Une Assemblée unanime contre l’État

Le conseiller d’opposition, Rudy Namur, s’indigne : « Ils nous ont fait les poches, maintenant ils nous rackettent », puis s’interroge sur des pistes pour colmater les brèches : « Le gel du partenariat avec les communes, ne s’en tenir qu’au financement de nos compétences et donc plus d’aides à la culture, au sport et au tourisme, ou encore envisager une diminution des indemnités des élus, pour à peine parvenir à l’équilibre financier ? »

Julien Valentin, pour la Majorité départementale, remonte aux sources du déséquilibre budgétaire annoncé pour 2025 : « On a tout accepté du Gouvernement depuis le début des transferts de compétences sans les compensations financières correspondantes.
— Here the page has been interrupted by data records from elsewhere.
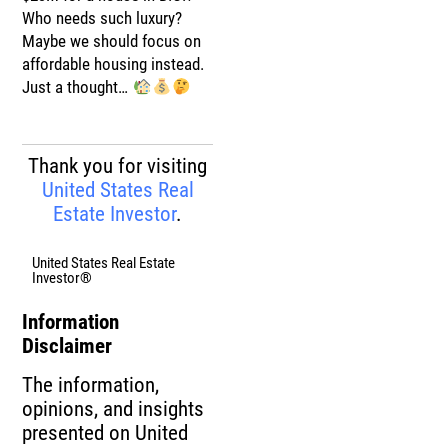
Who needs such luxury?
Maybe we should focus on
affordable housing instead.
Just a thought…
Thank you for visiting
United States Real
Estate Investor
.
United States Real Estate
Investor®
Information
Disclaimer
The information,
opinions, and insights
presented on United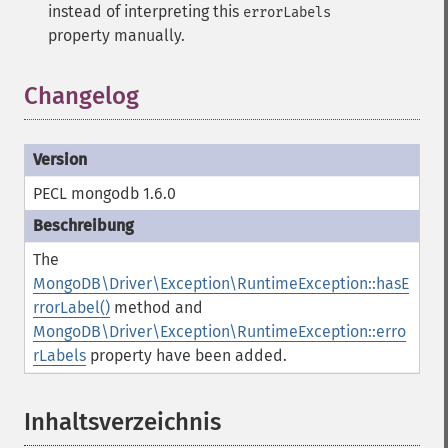
instead of interpreting this
errorLabels
property manually.
Changelog
PECL mongodb 1.6.0
The
MongoDB\Driver\Exception\RuntimeException::hasE
rrorLabel()
method and
MongoDB\Driver\Exception\RuntimeException::erro
rLabels
property have been added.
Inhaltsverzeichnis
¶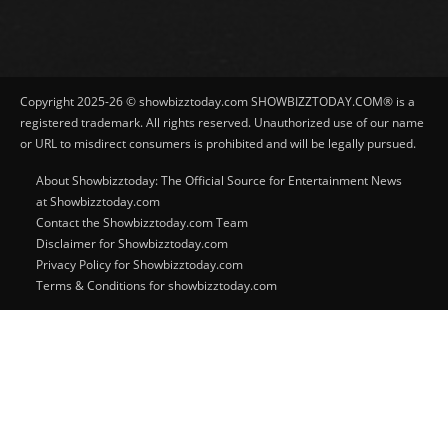
Copyright 2025-26 © showbizztoday.com SHOWBIZZTODAY.COM® is a
registered trademark. All rights reserved. Unauthorized use of our name
or URL to misdirect consumers is prohibited and will be legally pursued.
About Showbizztoday: The Official Source for Entertainment News
at Showbizztoday.com
Contact the Showbizztoday.com Team
Disclaimer for Showbizztoday.com
Privacy Policy for Showbizztoday.com
Terms & Conditions for showbizztoday.com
Depuis, nous vivons au-dessus de nos moyens avec des dépenses contraintes qui pèsent 76 % du budget du Département ».

Un déficit structurel qui appelle une réforme fiscale

Charles de Courson, l’orfèvre en matière de finances, celles du Département comme celles de la Nation, lance : « L’exercice est impossible », avant d’expliquer les calculs d’économies vaines : « Revenir à nos compétences n’aboutit qu’à 6 M€, ne plus aider certaines initiatives communales ne pèse que 10 M€. On est loin de résoudre ainsi le déséquilibre de ces Orientations 2025 ». Fini le conjoncturel, Charles de Courson annonce : « On entre dans un déficit structurel qui impose de réformer les recettes du Département ». Le conseiller de la Majorité s’interroge sur la future attitude des banques ou sur les taux d’intérêt qui pourraient augmenter et esquisse une solution : « On pourrait créer une source nouvelle de recettes du genre CSG départementale ».
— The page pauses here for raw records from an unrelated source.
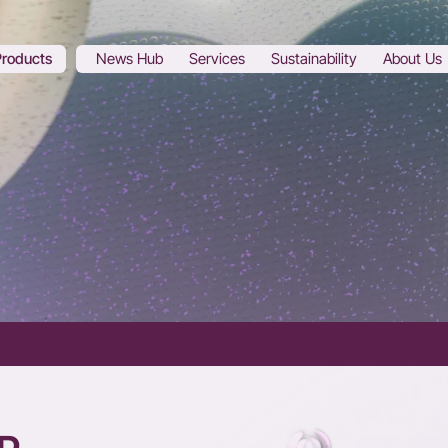
Products
News Hub
Services
Sustainability
About Us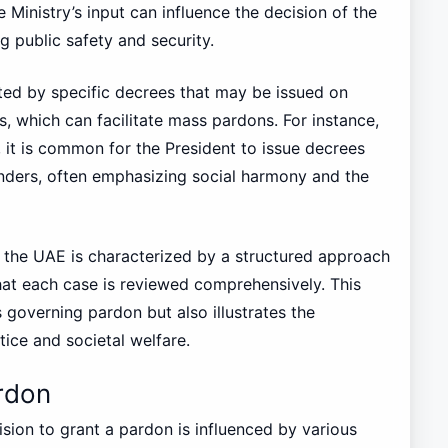
 Ministry’s input can influence the decision of the
g public safety and security.
ed by specific decrees that may be issued on
s, which can facilitate mass pardons. For instance,
it is common for the President to issue decrees
enders, often emphasizing social harmony and the
n the UAE is characterized by a structured approach
that each case is reviewed comprehensively. This
s governing pardon but also illustrates the
ce and societal welfare.
rdon
ision to grant a pardon is influenced by various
Dans ce débat des Orientations Budgétaires, le Président Roze esquisse : « Nous sommes victimes du sérieux et de la sincérité de nos précédents budgets… Aujourd’hui, nous payons mais nous ne décidons pas ». Puisqu’il en est ainsi, Charles de Courson suggère : « Saisir le Préfet de la Marne pour l’informer que le Département ne pourra pas respecter la règle de l’équilibre budgétaire en 2025 ». Proposition votée à l’unanimité par le Conseil départemental.

Les grands chiffres provisoires des OB 2025

Les Orientations Budgétaires 2025 du Conseil départemental, présentées par Jean-Pierre Fortuné, 2e Vice-président en charge des Finances, affichent des dépenses à hauteur de 617,9 M€ (537,1 M€ en fonctionnement et 80,8 M€ en investissement). Par rapport au Compte Administratif 2024 anticipé, les dépenses de fonctionnement augmenteraient de 4,5 %. Ces dépenses comprennent la solidarité, les infrastructures et transports, le développement et l’attractivité du territoire, les collèges, la culture, le patrimoine et les loisirs, et les moyens généraux. Les dépenses d’investissement (80,8 M€) affichent une baisse de 10,4 %.
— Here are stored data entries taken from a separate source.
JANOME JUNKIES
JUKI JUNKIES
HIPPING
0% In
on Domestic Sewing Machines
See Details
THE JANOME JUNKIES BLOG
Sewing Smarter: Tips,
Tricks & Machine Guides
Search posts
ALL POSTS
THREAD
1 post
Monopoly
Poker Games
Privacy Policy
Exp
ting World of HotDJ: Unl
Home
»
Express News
Les grands équilibres des OB 2025 affichent des recettes de fonctionnement, hors cession, en baisse de 1,5 %, des dépenses de fonctionnement, hors intérêts de la dette, en hausse de 8 %, des intérêts de la dette en hausse de 10 % et une épargne en chute : -16,8 M€ (-154 %) pour l’épargne de gestion et -21,1 M€ (-178 %) pour l’épargne brute. Désormais négative, cette dernière passerait de 27 à -21,1 M€. Pour mémoire, cette épargne brute avait dépassé les 60 M€ en 2012. Enfin, avant reprise des résultats du budget 2024, le Département de la Marne annonce un besoin d’emprunt de 88,4 M€, contre 50 M€ au BP 2024.

Tous ces chiffres, empreints d’incertitudes conjoncturelles, seront à ajuster lors du BP 2025, « en fonction de l’attention qui sera portée par l’État sur la difficile situation budgétaire et financière des Départements, en particulier dans le cadre des mesures définitives de la loi de finances, de l’évolution des DMTO, de l’attribution et du montant du fonds de sauvegarde et de la situation économique et de l’emploi ». Patience donc.